Distribution conversations moved fast. Because NECANN Minnesota is a true B2B environment with no on-site product sales or sampling permitted at the Convention Center, the floor leaned heavily into wholesale and distribution conversations — which is exactly the kind of activity the trade circuit is designed for. Several conversations 23rd State opened on Thursday morning were back in the inbox by Friday afternoon. As anyone who has worked B2B in this category knows, that's where the real work begins.

 

 

What Four Days in Minneapolis Told Us About 2026 Cannabis

Sitting in Flourish on Tuesday morning and on the NECANN Minnesota expo floor on Friday afternoon, with less than seventy-two hours separating the two events, it was hard to miss how much these rooms were saying the same thing in different registers.

Minnesota is being treated as a serious market. The fact that NECANN chose Minnesota as its first-ever Midwest expansion, in the same week that Flourish scaled into a larger venue to accommodate growth, is not a coincidence. National operators, capital allocators, and trade organizations are now treating Minnesota's adult-use program as a destination market, not a curiosity.

▸ Task 1
Print the passage about the Minnesota cannabis events from "Minnesota is being" up to and including "not a curiosity.".
▸ Task 2
Write what comes next in the piece about the Minnesota cannabis events, starting after its last sentence.
The items play no part in any task.

▸ Data provided

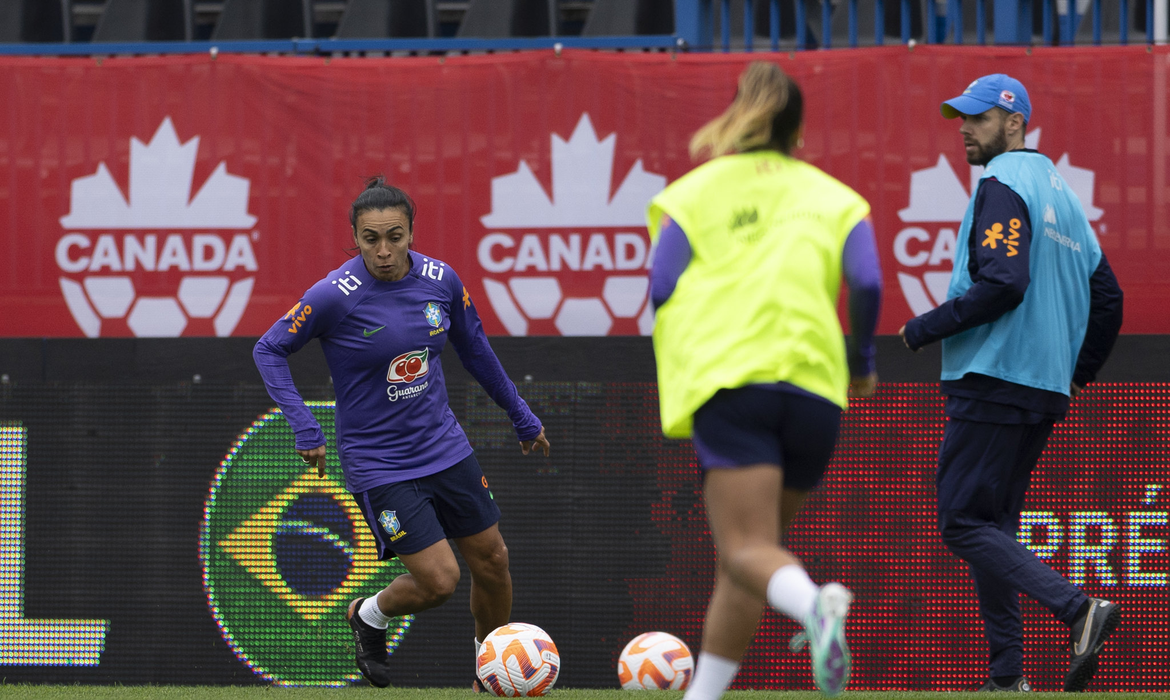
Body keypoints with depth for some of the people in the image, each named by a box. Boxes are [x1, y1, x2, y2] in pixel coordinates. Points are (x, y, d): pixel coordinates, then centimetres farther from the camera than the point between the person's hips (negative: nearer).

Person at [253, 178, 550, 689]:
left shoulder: (441, 280, -6)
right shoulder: (335, 296, -20)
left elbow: (473, 348, 12)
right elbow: (269, 350, -9)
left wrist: (521, 416, 20)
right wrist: (304, 429, -18)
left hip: (444, 447, 5)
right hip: (378, 464, -5)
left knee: (492, 559, 10)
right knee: (438, 579, -10)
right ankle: (368, 617, 22)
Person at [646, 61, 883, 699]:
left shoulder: (695, 190, 14)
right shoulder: (833, 197, 17)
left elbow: (661, 289, 3)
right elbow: (867, 283, 2)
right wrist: (862, 361, 16)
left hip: (729, 381, -3)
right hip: (815, 380, 3)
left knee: (746, 550, -12)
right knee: (747, 552, 14)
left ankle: (815, 604, -44)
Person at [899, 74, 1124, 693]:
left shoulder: (1003, 186, -9)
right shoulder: (1060, 194, 20)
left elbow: (1003, 284, -22)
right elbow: (1107, 297, 20)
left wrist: (923, 331, -13)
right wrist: (1077, 375, 23)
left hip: (994, 380, -9)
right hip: (1045, 388, 9)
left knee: (963, 522, -10)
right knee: (991, 525, 11)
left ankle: (1078, 609, -23)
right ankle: (1007, 677, 5)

▸ Exercise output 1
Minnesota is being treated as a serious market. The fact that NECANN chose Minnesota as its first-ever Midwest expansion, in the same week that Flourish scaled into a larger venue to accommodate growth, is not a coincidence. National operators, capital allocators, and trade organizations are now treating Minnesota's adult-use program as a destination market, not a curiosity.

▸ Exercise output 2
Evidence is becoming the price of admission. At Flourish, investors wanted to see independently validated performance data before they would seriously evaluate beverage brands. At NECANN, wholesale buyers wanted to see exactly the same thing before serious distribution conversations could move forward. The brands that came prepared with cohort-level consumer data, third-party lab testing, and a credible alcohol-alternative use case are the brands that left both events with conversations in motion.

Hemp and adult-use are converging — and the operators are tired of waiting for the policy to catch up. This is a long-running thread that 23rd State Senior Advisor Kasey Kollross has been working on through the National Cannabis Industry Association (NCIA) Board of Directors for the 2026–2028 term, alongside engagement with HBA, USRT, HIFA, and CABA. Both the Flourish room and the NECANN room reinforced what those policy conversations already know: operators on both sides of that line are increasingly serving the same consumer with the same compliance burden, and the federal reclassification timeline is tightening.

The Minneapolis cannabis ecosystem can host this scale. Four days of programming, hundreds of exhibitors, thousands of attendees, two distinct event organizations, and a city infrastructure that absorbed all of it without strain. Minneapolis has been positioning itself as a serious cannabis convention destination, and this week made the case definitively.

 

 

What's Next for 23rd State

The follow-up phase begins now. Wholesale conversations, distribution explorations, capital introductions, content collaborations, and policy partnerships all started inside one or both of these rooms, and most of them are still warm. We'll be working through that pipeline through the rest of Q2 and into the summer.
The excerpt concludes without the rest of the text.